Unfortunately, however, the performance preceding that generational anthem was lacking.
A slow start
An early evening performance, it’d be perhaps unfair to expect too much energy from the crowd. As some folks ambled in under the cover of tent, many remained outside, taking seats on the grass in the surrounding field. For the most part, Modest Mouse failed to bring these people to their feet.
Like many festival performances, the start was abrupt and unceremonious.
“Hey everyone, how’s it going?” asked leadman Isaac Brock, one of the two founding members of the band still performing, along with drummer Jeremiah Green.
A second later, he strummed his guitar, and the show began.
Rises and falls
The first two tracks, monotonous, speaker-straining numbers, encouraged many who had been on the fence to look elsewhere for their evening entertainment.

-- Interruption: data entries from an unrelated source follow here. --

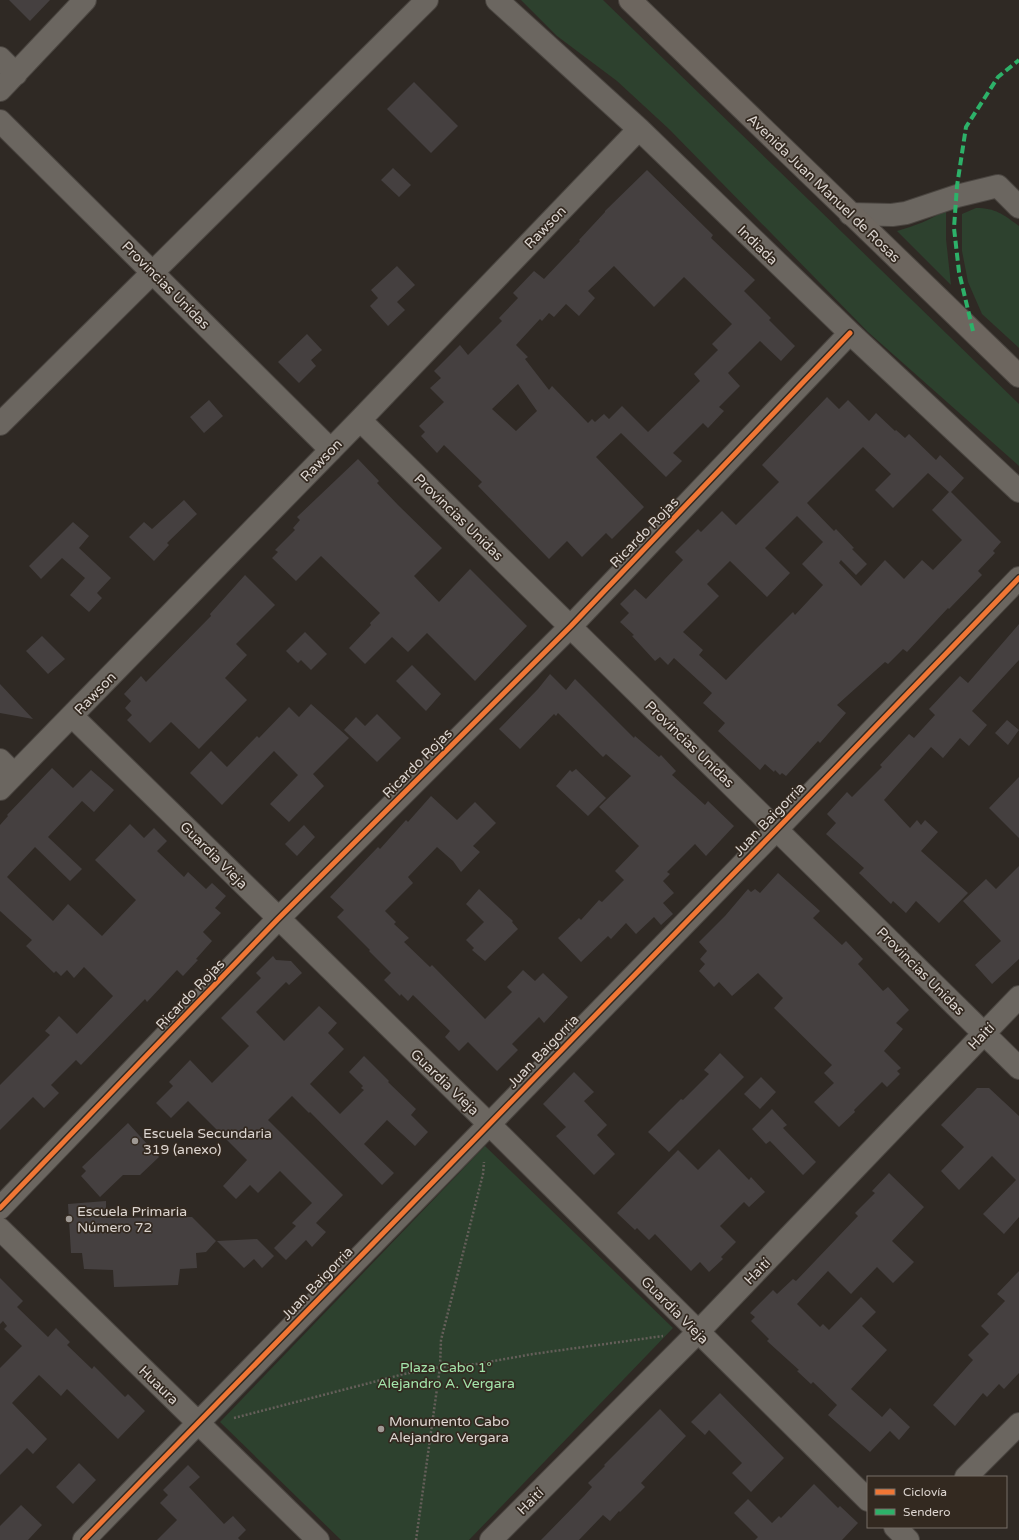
<svg xmlns="http://www.w3.org/2000/svg" width="1019" height="1540" font-family="'Varela Round',sans-serif">
	<style>
		.green { fill: #2d412e }
		.building { fill: #454040; fill-rule: evenodd }
		.lines { fill: none; stroke-linecap: round; stroke-linejoin: round }
		.minor-casing { stroke: #4a4540; stroke-width: 24 }
		.major-casing { stroke: #4a4540; stroke-width: 24 }
		.path { stroke: #655f5a; stroke-width: 2.5; stroke-dasharray: 2 2; stroke-linecap: butt }
		.minor { stroke: #6b6660; stroke-width: 22 }
		.major { stroke: #6d665f; stroke-width: 22 }
		.quiet { stroke: #2db169; stroke-width: 4; stroke-dasharray: 8 4; stroke-linecap: butt }
		.cycleway-casing { stroke: #332920; stroke-width: 8 }
		.cycleway { stroke: #f07635; stroke-width: 5 }
		.poi-dot { fill: #9f9994; stroke: #332920; stroke-width: 1.5 }
		.labels { text-anchor: middle; stroke-width: 3.5; stroke-linejoin: round; paint-order: stroke }
		.street-label { font-size: 14px; fill: #dcd5d0; stroke: #332920 }
		.poi-label { font-size: 14px; fill: #dcd5d0; stroke: #332920; text-anchor: start }
		.park-label { font-size: 14px; fill: #a4e5ab; stroke: #332920 }
	</style>
	<rect width="100%" height="100%" fill="#2f2924"/>
	<path class="green" d="M521 0H603L1019 404V466L868 332 669 129 617 81 557 36Z
		M976 208C996 208 1004 215 1019 226V348L982 314 968 282 962 251V214Z
		M946 210V239L951 285 897 231C915 226 930 220 946 210Z
		M485 1146 673 1328 469 1540H341L220 1422Z"/>
	<path class="building" d="M9 0H50L30 21Z
		M414 82 458 126 431 153 387 109Z
		M393 168 411 185 399 197 381 180Z
		M647 170 713 235 711 238 755 280 744 291 771 318 769 320 795 346 781 361 760 341 728 373 740 386 719 407 724 411 708 428 703 423 673 453 682 461 666 477 621 433 596 457 644 507 612 539 606 533 582 557 567 541 549 559 478 486 482 482 444 445 437 453 421 436 425 432 419 426 444 402 430 388 441 378 434 371 460 345 468 355 502 321 499 318 518 298 513 293 534 271 544 279 580 241 579 240 605 212V211ZM614 266 654 307 684 277 732 324 712 344 718 350 694 374 700 381 648 432 622 406 609 419 604 414 595 422 592 419 588 423 552 386 549 390 525 359 528 357 516 345 540 319 542 321 549 313 554 317 566 304 579 316 595 298 588 291ZM518 384 537 411 516 431 492 409Z
		M397 266 415 285 397 302 405 310 388 326 370 306 378 298 371 290Z
		M307 334 322 350 311 360 316 366 299 383 278 362Z
		M827 397 839 409 848 400 869 421 876 413 895 431 896 430 905 438 909 434 936 460 940 455 964 478 951 492 1001 542 993 551 995 553 978 571 982 575 949 609 948 608 907 652 903 649 888 664 885 662 837 705 846 713 820 743 818 741 786 776 782 773 780 775 775 770 774 772 765 764 760 770 718 731 725 723 703 703 712 693 674 658 668 665 660 657 655 661 632 636 634 635 620 622 629 613 620 604 635 589 646 599 683 560 675 552 698 529 701 532 722 511 736 525 779 482 762 465ZM863 447 891 474 875 490 893 508 928 473 949 492 932 510 962 540 933 570 922 560 904 579 885 560 861 586 839 563 841 560 856 575 867 564 852 549 854 548 836 529 834 531 807 503ZM797 516 823 542 802 564 823 585 795 615 793 612 756 649 726 680 699 655 703 650 683 632 719 596 707 584 730 561 767 597 790 573 765 548Z
		M209 400 223 416 204 433 190 417Z
		M358 459 379 481 377 483 398 505 442 548 414 576 439 602 470 569 527 626 475 681 427 633 408 652 392 637 365 664 349 648 371 625 370 623 380 613 321 556 296 581 272 558 278 552 275 550 295 530 293 528 300 520 297 517Z
		M184 500 197 514 167 543 169 545 154 561 129 537 144 522 152 529Z
		M73 522 89 536 79 548 111 578 97 593 102 598 89 612 70 595 85 578 62 558 41 579 29 566Z
		M245 575 275 605 236 644 247 655 225 678 247 700 199 749 171 722 150 743 127 720 132 715 125 708 131 701 124 694 141 676 146 682 211 616 210 614Z
		M1019 624V660L972 711 987 725 969 746 960 738 943 758 931 747 884 800 910 828 917 820 921 825 925 820 938 832 921 851 968 893 939 923 916 901 906 913 893 901 891 904 859 873 864 868 826 834 836 823 827 814 847 792 852 797 882 767 880 765 909 734 914 738 935 715 929 709 960 676 968 683Z
		M305 632 327 654 311 670 301 660 298 663 286 651Z
		M42 636 65 659 48 674 26 651Z
		M412 665 441 694 426 711 396 681Z
		M550 674 566 690 575 679 634 738 635 736 659 757 661 755 676 771 672 775 705 805 708 801 734 826 706 856 695 844 667 872 670 874 663 881 674 893 663 903 673 914 661 925 654 917 636 934 626 923 611 939 608 936 581 962 558 938 579 918 581 920 599 900 602 902 624 880 615 871 639 846 599 807 631 776 606 754 603 757 558 713 556 716 554 714 520 749 499 729 538 689Z
		M0 684 33 719 0 713Z
		M311 704 349 738 313 774 324 786 289 822 270 804 298 775 274 751 222 805 190 773 211 751 227 767 257 736 259 738 289 707 299 717Z
		M377 714 401 738 377 762 344 730 356 717 365 726Z
		M1007 720 1019 730 1008 745 995 733Z
		M52 768 73 788 91 770 114 790 94 812 82 801 48 837 82 869 70 881 35 847 7 877 53 921 68 904 102 936 136 900 95 860 130 824 144 838 154 828 167 841 157 851 184 877 188 872 206 889 212 883 226 896 215 908 221 913 203 932 212 941 196 959 198 960 183 976 177 970 147 1002 145 999 81 1065 76 1060 51 1085 59 1093 44 1108 33 1097 0 1130V1085L50 1035 45 1031 59 1016 77 1034 113 996 84 967 74 978 67 970 61 976 56 971 54 973 26 946 32 940 0 911V825L8 816 7 815Z
		M576 769 606 798 588 816 556 786 570 770 572 772Z
		M1019 777V838L989 808Z
		M431 796 457 820 475 802 496 823 473 846 480 852 461 872 453 861 437 847 408 877 413 883 385 911 396 922 394 924 409 938 404 942 430 967 432 965 485 1019 512 992 507 987 523 970 535 981 543 973 568 997 544 1023 539 1017 512 1044 518 1050 497 1071 468 1042 459 1051 445 1037 450 1031 413 995 408 1001 401 994 400 996 384 980 391 973 369 951 370 950 337 917 344 910 330 897 378 847 380 849 406 820 408 822Z
		M304 825 315 837 297 856 285 844Z
		M1019 866V959L992 984 975 965 1001 941 963 901 986 879 996 889Z
		M778 873 820 911 813 918 842 945 846 941 863 959 858 964 883 991 888 987 909 1010 896 1023 903 1029 884 1051 901 1068 897 1071 900 1074 887 1087 882 1082 854 1110 855 1112 839 1127 814 1102 834 1083 824 1073 832 1065 774 1008 783 998 758 973 732 996 719 982 714 987 699 971 705 964 700 959 707 951 699 942 725 916 748 889 751 892 755 889 760 893Z
		M479 889 513 921 512 922 518 929 485 961 472 950 474 948 466 940 484 922 466 904Z
		M273 956 276 960 291 961 302 973 289 985 286 982 256 1012 284 1041 319 1006 337 1023 328 1033 344 1049 310 1084 340 1114 364 1090 361 1088 363 1086 349 1072 364 1056 389 1081 388 1082 416 1109 411 1115 428 1132 415 1146 387 1120 364 1144 394 1173 382 1185 310 1112 309 1113 292 1096 268 1120 343 1195 316 1223 326 1232 312 1247 306 1240 286 1260 274 1248 296 1226 292 1223 312 1203 280 1171 258 1193 250 1185 236 1199 223 1186 247 1160 188 1101 171 1118 156 1103 173 1086 169 1082 190 1060 212 1083 249 1046 221 1018 261 978 256 973Z
		M720 1053 744 1077 669 1152 648 1132 681 1099 683 1100 709 1074 704 1070Z
		M574 1072 594 1092 584 1101 607 1125 597 1135 615 1154 594 1175 556 1136 566 1127 543 1104Z
		M761 1077 776 1092 760 1109 744 1094Z
		M977 1088H989L1019 1116V1217L1004 1234 983 1214 1016 1180 992 1156 959 1190 941 1171 964 1147 941 1125Z
		M772 1109 787 1125 783 1128 816 1162 803 1175 770 1141 766 1144 752 1129Z
		M128 1123 159 1157 140 1175H123L100 1197 81 1176 86 1171 82 1167Z
		M719 1149 749 1180 751 1177 765 1192 749 1207 744 1202 720 1226 736 1242 721 1257 723 1259 709 1272 700 1262 691 1271 655 1234 649 1240 637 1228 635 1230 617 1213 678 1150 698 1170Z
		M889 1173 924 1207 892 1241 914 1262 893 1283 877 1267 851 1294 828 1271 797 1304 820 1327 823 1324 829 1330 861 1297 876 1312 862 1326 887 1350 851 1389 882 1417 890 1408 910 1427 899 1440 890 1431 870 1452 828 1415 837 1405 813 1382 811 1384 797 1371 799 1370 767 1341 769 1339 751 1321 755 1317 750 1313 773 1290 777 1294 793 1279 796 1281 858 1216 855 1213 875 1193 872 1191Z
		M106 1201V1218L192 1217 216 1241 206 1252 196 1253 197 1268 180 1269 178 1285 114 1287 113 1270 84 1269 82 1253H71L68 1204Z
		M257 1239 274 1256 262 1268 254 1259 244 1268 217 1241Z
		M1019 1271V1373L1004 1389 999 1384 987 1397 983 1393 955 1426 933 1405 973 1360 968 1355 989 1334 981 1326 1005 1301 997 1294Z
		M0 1278 23 1301 17 1307 48 1337 56 1328 70 1342 67 1345 92 1369 94 1366 125 1397 128 1394 145 1411 118 1439 67 1389 61 1396 39 1375 12 1403 47 1439 33 1454 27 1448 0 1475V1368L22 1346 4 1329 7 1326 3 1321 0 1324Z
		M720 1393 784 1458 751 1492 732 1473 742 1463 709 1430 705 1435 691 1422Z
		M660 1409 686 1436 641 1483 645 1487 620 1512 619 1511 610 1521 603 1515 579 1540H541L584 1496 592 1487 588 1483 605 1466 604 1465Z
		M79 1463 96 1480 73 1504 56 1487Z
		M188 1465 200 1477 189 1487 224 1524 233 1516 246 1530 238 1538 240 1540H157L177 1520 160 1503 168 1495 163 1490Z
		M814 1484 838 1508 840 1506 858 1523 842 1540H755L758 1537 734 1513 748 1499 772 1523 779 1516 781 1518Z
		M21 1505 42 1525 28 1540H0V1526Z"/>
	<g class="lines">
		<g class="minor-casing">
			<path id="minor" d="M497 0 639 129 850 333 1019 491
				M0 58 16 74
				M0 90 85 0
				M0 121 331 450
				M850 214 892 215 906 213 957 196 998 186 1019 207
				M360 420 1019 1068
				M0 424 427 0
				M72 716 489 1124 868 1500
				M0 760 14 774
				M0 789 360 420 639 129
				M0 1208 278 919 571 626 850 333
				M0 1229 318 1540
				M966 1477 1019 1424
				M895 1527 908 1540
				M84 1540 777 829 1019 578
				M491 1540 698 1332 1019 997"/>
		</g>
		<g class="major-casing">
			<path id="major" d="M630 0 1019 376"/>
		</g>
		<path class="path" d="M234 1418 404 1374 440 1367 477 1364 533 1354 663 1336
			M416 1540 440 1367 441 1340 483 1174 484 1162"/>
		<use href="#minor" class="minor"/>
		<use href="#major" class="major"/>
		<path class="quiet" d="M973 331 959 272 954 228 957 186 966 127 998 77 1019 60"/>
		<g class="cycleway-casing">
			<path id="cycleway" d="M0 1208 278 919 571 626 850 333
				M84 1540 777 829 1019 578"/>
		</g>
		<use href="#cycleway" class="cycleway"/>
	</g>
	<g class="poi-dot">
		<circle cx="135" cy="1141" r="4"/>
		<circle cx="69" cy="1219" r="4"/>
		<circle cx="381" cy="1429" r="4"/>
	</g>
	<g class="labels">
		<g class="street-label">
			<text transform="translate(824 188) rotate(44)" y="5">Avenida Juan Manuel de Rosas</text>
			<text transform="translate(545 227) rotate(-46)" y="5">Rawson</text>
			<text transform="translate(758 245) rotate(44)" y="5">Indiada</text>
			<text transform="translate(166 285) rotate(45)" y="5">Provincias Unidas</text>
			<text transform="translate(321 460) rotate(-46)" y="5">Rawson</text>
			<text transform="translate(459 517) rotate(44)" y="5">Provincias Unidas</text>
			<text transform="translate(644 532) rotate(-46)" y="5">Ricardo Rojas</text>
			<text transform="translate(95 693) rotate(-46)" y="5">Rawson</text>
			<text transform="translate(690 744) rotate(44)" y="5">Provincias Unidas</text>
			<text transform="translate(417 763) rotate(-45)" y="5">Ricardo Rojas</text>
			<text transform="translate(769 819) rotate(-46)" y="5">Juan Baigorria</text>
			<text transform="translate(214 855) rotate(45)" y="5">Guardia Vieja</text>
			<text transform="translate(921 971) rotate(45)" y="5">Provincias Unidas</text>
			<text transform="translate(190 994) rotate(-46)" y="5">Ricardo Rojas</text>
			<text transform="translate(981 1036) rotate(-46)" y="5">Haití</text>
			<text transform="translate(543 1051) rotate(-46)" y="5">Juan Baigorria</text>
			<text transform="translate(445 1082) rotate(44)" y="5">Guardia Vieja</text>
			<text transform="translate(757 1271) rotate(-46)" y="5">Haití</text>
			<text transform="translate(317 1283) rotate(-46)" y="5">Juan Baigorria</text>
			<text transform="translate(675 1310) rotate(45)" y="5">Guardia Vieja</text>
			<text transform="translate(159 1385) rotate(44)" y="5">Huaura</text>
			<text transform="translate(530 1501) rotate(-45)" y="5">Haití</text>
		</g>
		<g class="poi-label">
			<text x="143" y="1138">Escuela Secundaria<tspan x="143" dy="16">319 (anexo)</tspan></text>
			<text x="77" y="1216">Escuela Primaria<tspan x="77" dy="16">Número 72</tspan></text>
			<text x="389" y="1426">Monumento Cabo<tspan x="389" dy="16">Alejandro Vergara</tspan></text>
		</g>
		<g class="park-label">
			<text x="446" y="1372">Plaza Cabo 1°<tspan x="446" dy="16">Alejandro A. Vergara</tspan></text>
		</g>
	</g>
	<rect x="867" y="1476" width="140" height="52" fill="#332920" stroke="#776e66"/>
	<rect x="875" y="1489" width="20" height="6" fill="#f07635" stroke="#776e66"/>
	<text x="903" y="1496" font-size="12" fill="#dcd5d0">Ciclovía</text>
	<rect x="875" y="1509" width="20" height="6" fill="#2db169" stroke="#776e66"/>
	<text x="903" y="1516" font-size="12" fill="#dcd5d0">Sendero</text>
</svg>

The third track, ‘We’re lucky’, breathed some life into the audience. Off their most recent album – ‘The Golden Casket’ – it could have been the turn of the tide, but the next tracks failed to deliver.
From there, the night follows a similar pattern of rises and falls. A series of promising hooks melted away until … one didn’t. It was unquestionably Modest Mouse – an eclectic mashup of sounds and styles that somehow fit together, shouty but lyrical, introspective and anxiety-ridden – but something was lacking.
A strong finish
As the performance wound down, and those who came for the one Modest Mouse song they know wondered if they’d get to hear it, those unmistakable notes sounded in the air.

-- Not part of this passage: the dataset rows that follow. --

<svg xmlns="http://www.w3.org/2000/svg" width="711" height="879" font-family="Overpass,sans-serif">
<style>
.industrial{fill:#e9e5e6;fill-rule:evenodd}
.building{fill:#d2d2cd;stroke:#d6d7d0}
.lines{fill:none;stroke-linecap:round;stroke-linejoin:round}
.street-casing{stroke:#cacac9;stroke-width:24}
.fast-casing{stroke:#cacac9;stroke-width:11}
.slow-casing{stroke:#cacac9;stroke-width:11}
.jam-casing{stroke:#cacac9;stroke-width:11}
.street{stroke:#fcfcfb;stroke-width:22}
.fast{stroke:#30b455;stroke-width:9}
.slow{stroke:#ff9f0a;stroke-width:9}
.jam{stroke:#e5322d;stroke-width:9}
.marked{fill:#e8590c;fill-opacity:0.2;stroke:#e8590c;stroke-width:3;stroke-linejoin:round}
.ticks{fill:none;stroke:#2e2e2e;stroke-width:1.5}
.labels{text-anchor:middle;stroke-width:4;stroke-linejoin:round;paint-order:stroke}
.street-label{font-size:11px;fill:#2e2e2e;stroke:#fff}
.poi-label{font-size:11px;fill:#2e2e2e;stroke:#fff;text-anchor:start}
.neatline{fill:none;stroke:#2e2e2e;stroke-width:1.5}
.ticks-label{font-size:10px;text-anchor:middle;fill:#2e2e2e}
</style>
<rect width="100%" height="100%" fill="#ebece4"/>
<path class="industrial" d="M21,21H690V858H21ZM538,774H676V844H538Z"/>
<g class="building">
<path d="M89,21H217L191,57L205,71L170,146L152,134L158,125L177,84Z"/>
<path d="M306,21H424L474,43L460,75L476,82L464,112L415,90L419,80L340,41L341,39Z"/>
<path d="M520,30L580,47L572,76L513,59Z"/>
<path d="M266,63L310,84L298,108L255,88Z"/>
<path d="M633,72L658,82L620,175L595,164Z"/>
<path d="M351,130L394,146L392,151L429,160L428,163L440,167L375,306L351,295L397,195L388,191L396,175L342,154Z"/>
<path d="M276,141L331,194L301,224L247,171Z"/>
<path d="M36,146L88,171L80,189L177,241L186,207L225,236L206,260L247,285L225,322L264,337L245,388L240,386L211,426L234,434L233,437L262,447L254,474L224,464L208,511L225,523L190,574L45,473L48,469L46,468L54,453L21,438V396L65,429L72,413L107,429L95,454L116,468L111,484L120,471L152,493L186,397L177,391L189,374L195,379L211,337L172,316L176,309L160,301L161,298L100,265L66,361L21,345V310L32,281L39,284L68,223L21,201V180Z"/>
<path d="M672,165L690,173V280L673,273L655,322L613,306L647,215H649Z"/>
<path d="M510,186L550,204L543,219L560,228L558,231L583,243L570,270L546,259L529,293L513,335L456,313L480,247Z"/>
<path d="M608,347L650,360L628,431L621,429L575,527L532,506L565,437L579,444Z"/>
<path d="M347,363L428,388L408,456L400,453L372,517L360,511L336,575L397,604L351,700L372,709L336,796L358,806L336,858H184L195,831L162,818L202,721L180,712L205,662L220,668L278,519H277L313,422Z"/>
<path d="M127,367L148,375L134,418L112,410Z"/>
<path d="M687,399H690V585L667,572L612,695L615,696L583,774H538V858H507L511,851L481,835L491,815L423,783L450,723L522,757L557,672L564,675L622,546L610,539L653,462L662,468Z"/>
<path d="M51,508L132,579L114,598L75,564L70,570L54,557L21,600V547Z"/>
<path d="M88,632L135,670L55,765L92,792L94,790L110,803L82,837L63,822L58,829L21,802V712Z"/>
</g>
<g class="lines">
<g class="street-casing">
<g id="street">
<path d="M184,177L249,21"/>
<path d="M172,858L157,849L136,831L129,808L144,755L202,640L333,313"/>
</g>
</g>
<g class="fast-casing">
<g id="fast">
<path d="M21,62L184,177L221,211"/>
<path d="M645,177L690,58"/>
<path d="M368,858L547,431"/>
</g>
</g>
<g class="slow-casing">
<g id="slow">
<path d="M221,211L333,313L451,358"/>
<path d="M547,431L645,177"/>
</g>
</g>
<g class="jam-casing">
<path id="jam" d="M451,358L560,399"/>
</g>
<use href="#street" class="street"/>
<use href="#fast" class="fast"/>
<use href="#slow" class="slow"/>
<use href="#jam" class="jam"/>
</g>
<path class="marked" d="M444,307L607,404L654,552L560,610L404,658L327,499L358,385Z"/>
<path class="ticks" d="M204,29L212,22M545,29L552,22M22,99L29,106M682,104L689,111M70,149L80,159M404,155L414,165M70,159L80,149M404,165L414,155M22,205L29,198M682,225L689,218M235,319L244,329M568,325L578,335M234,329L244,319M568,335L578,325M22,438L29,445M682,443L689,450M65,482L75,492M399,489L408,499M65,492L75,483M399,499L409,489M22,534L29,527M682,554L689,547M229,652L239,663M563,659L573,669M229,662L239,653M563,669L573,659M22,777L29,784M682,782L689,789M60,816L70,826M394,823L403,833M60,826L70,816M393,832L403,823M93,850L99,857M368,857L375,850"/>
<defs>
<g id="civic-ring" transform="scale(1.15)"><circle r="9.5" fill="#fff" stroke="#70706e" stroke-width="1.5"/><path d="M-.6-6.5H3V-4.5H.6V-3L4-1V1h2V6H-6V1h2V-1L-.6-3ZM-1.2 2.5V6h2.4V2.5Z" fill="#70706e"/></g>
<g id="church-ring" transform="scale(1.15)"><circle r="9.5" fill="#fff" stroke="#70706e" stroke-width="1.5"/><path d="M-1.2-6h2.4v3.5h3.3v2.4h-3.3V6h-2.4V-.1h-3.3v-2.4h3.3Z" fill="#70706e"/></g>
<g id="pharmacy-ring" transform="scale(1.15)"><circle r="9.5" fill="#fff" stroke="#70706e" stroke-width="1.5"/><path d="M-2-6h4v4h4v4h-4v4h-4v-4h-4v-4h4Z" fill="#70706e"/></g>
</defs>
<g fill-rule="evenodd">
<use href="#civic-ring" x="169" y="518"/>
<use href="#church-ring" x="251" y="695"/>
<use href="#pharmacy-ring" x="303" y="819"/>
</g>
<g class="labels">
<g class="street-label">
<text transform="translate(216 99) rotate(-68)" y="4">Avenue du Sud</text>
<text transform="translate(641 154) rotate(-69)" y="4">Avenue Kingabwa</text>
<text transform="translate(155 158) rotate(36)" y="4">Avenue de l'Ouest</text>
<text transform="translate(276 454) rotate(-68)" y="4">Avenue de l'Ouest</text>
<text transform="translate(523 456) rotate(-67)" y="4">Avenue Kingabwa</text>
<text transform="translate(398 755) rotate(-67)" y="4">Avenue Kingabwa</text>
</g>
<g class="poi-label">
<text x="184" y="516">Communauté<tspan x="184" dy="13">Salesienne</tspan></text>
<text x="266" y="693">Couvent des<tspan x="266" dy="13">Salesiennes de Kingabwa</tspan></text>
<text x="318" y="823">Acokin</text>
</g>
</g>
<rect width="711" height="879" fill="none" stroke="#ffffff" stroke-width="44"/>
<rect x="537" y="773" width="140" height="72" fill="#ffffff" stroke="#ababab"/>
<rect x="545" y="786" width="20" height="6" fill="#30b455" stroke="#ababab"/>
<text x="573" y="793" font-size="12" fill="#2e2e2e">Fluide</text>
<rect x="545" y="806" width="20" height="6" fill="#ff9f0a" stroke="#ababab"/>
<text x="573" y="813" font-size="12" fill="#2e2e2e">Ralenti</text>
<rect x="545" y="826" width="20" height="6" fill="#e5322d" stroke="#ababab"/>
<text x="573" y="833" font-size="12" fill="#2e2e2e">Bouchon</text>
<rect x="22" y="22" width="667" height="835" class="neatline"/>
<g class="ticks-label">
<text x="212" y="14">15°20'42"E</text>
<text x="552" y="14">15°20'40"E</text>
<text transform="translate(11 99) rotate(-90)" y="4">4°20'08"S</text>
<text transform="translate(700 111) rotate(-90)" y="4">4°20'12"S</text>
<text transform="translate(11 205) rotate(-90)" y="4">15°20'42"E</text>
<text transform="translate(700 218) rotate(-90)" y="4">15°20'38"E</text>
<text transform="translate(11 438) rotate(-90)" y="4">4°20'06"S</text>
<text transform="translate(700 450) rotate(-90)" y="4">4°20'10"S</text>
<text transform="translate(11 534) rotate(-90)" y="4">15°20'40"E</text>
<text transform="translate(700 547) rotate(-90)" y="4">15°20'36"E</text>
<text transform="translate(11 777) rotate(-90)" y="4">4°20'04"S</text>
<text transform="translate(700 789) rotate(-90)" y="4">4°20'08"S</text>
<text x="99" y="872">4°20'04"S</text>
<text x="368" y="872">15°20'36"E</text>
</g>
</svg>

Heads lifted, smiles lit up faces. One man, exiting the tent, heard the notes, stopped, turned around and re-entered. As he did so, another man who had heard the sound from outside, ran excitedly inside.
Three minutes later ‘Float On’ came to an end. Brock said his thanks, and the crowd dispersed quickly. There were no calls for an encore – it ended just the way people wanted it to.